Mexico of course has the right to define and to defend its sovereignty as it wishes. And God knows that at times, history has given Mexico reason to watch out when certain of its neighbors come knocking, talking about grand principles and asking Mexicans to change. Fair enough.

But it's also fair to say that Mexicans would be mistaken to view the U.S. position as a high-tech Helms-Burton, a unilateral move seen in Mexico as having no chance of success, and rooted in ideas accepted in Washington only.

In telecom, there can be an outcome that benefits both sides, an outcome that is rooted in the enlightened Mexican policies that have done so much to advance Mexico's economy, and to make Mexico a place that attracts and deserves investment from around the world.

What is really at stake is the welfare of consumers on both sides of the border -- as measured by the prices they pay now for telecommunications services, by the kind of markets we create for those services, and therefore the kind of economy we will all inhabit for generations to come.

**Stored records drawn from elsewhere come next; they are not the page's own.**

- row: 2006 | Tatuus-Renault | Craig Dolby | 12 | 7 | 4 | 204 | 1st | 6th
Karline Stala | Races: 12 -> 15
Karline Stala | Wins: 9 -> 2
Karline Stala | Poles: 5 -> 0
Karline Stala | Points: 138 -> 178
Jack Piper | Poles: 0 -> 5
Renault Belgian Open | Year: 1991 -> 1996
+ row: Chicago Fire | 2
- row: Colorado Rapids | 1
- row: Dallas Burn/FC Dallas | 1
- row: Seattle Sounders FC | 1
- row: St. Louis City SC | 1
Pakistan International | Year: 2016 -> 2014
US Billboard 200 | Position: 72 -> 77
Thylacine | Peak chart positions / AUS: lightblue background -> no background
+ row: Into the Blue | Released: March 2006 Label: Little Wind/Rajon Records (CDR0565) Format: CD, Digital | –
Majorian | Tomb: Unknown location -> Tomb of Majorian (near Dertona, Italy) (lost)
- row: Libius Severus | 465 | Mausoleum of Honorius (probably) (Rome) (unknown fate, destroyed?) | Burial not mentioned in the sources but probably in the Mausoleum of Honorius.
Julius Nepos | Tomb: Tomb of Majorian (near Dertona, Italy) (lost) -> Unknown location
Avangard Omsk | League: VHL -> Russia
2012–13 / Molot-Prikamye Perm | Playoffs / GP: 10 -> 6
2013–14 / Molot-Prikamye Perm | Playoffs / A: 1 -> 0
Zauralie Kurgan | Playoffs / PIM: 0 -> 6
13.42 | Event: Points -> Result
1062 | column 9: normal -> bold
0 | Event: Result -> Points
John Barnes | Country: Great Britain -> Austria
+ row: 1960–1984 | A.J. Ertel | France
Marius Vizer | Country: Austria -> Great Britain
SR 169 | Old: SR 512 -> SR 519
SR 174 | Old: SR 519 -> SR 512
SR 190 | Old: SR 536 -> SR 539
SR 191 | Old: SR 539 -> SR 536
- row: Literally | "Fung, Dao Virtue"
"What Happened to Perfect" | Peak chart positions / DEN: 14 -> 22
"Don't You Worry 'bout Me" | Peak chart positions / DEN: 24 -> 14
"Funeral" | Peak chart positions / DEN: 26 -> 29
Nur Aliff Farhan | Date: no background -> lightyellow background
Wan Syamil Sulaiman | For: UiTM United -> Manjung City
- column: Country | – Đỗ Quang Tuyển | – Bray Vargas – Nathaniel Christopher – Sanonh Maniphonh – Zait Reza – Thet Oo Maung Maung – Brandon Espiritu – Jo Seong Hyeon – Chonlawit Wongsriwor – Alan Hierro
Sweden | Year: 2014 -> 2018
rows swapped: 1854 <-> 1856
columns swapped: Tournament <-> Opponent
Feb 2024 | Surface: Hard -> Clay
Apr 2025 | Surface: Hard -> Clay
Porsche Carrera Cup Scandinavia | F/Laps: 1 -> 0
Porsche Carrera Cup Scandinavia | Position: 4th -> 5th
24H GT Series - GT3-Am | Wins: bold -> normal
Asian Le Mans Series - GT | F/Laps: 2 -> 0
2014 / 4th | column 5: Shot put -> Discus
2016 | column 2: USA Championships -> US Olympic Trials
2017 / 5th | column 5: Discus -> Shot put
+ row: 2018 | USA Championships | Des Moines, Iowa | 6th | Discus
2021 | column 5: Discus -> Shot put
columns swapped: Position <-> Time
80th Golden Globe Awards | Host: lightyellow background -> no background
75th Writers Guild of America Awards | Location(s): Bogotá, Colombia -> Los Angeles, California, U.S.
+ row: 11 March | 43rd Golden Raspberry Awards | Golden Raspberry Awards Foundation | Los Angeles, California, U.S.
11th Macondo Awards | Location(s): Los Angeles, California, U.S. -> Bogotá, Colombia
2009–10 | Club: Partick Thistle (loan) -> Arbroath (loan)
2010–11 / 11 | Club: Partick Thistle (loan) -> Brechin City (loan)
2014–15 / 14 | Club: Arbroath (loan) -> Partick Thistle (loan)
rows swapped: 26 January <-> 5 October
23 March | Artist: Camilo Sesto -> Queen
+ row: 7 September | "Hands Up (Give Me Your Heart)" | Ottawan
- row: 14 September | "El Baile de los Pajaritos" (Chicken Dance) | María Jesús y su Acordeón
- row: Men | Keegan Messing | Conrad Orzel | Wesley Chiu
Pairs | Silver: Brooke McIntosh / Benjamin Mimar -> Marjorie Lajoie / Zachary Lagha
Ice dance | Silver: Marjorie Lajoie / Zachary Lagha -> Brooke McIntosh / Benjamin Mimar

What's at stake is access to the greatest economic development program in the world -- free, open, and competitive telecom markets.

Free markets have brought opportunity throughout economic history, but there's something unique about the information technology revolution: It's egalitarian.

Never before has a cutting-edge technology come on the scene and become available so rapidly to every economy in the world. Geography is not a barrier, scale is not a requirement. Technology-based businesses can be set up in Dominica as easily as in Denver, software design can occur as easily in Quito as in Connecticut.

We don't conceive of this as an economic development program because governments don't institutionalize it. It's easy to miss -- it's just the market, doing its work. But it's real, and every nation can reap its benefits.

I won't make a prediction about the outcome, but I am an optimist. I believe people on both sides of the border will follow the right principles, and the result will be better access and lower costs to consumers and businesses, stronger telecom industries, and a stronger regulator in Mexico.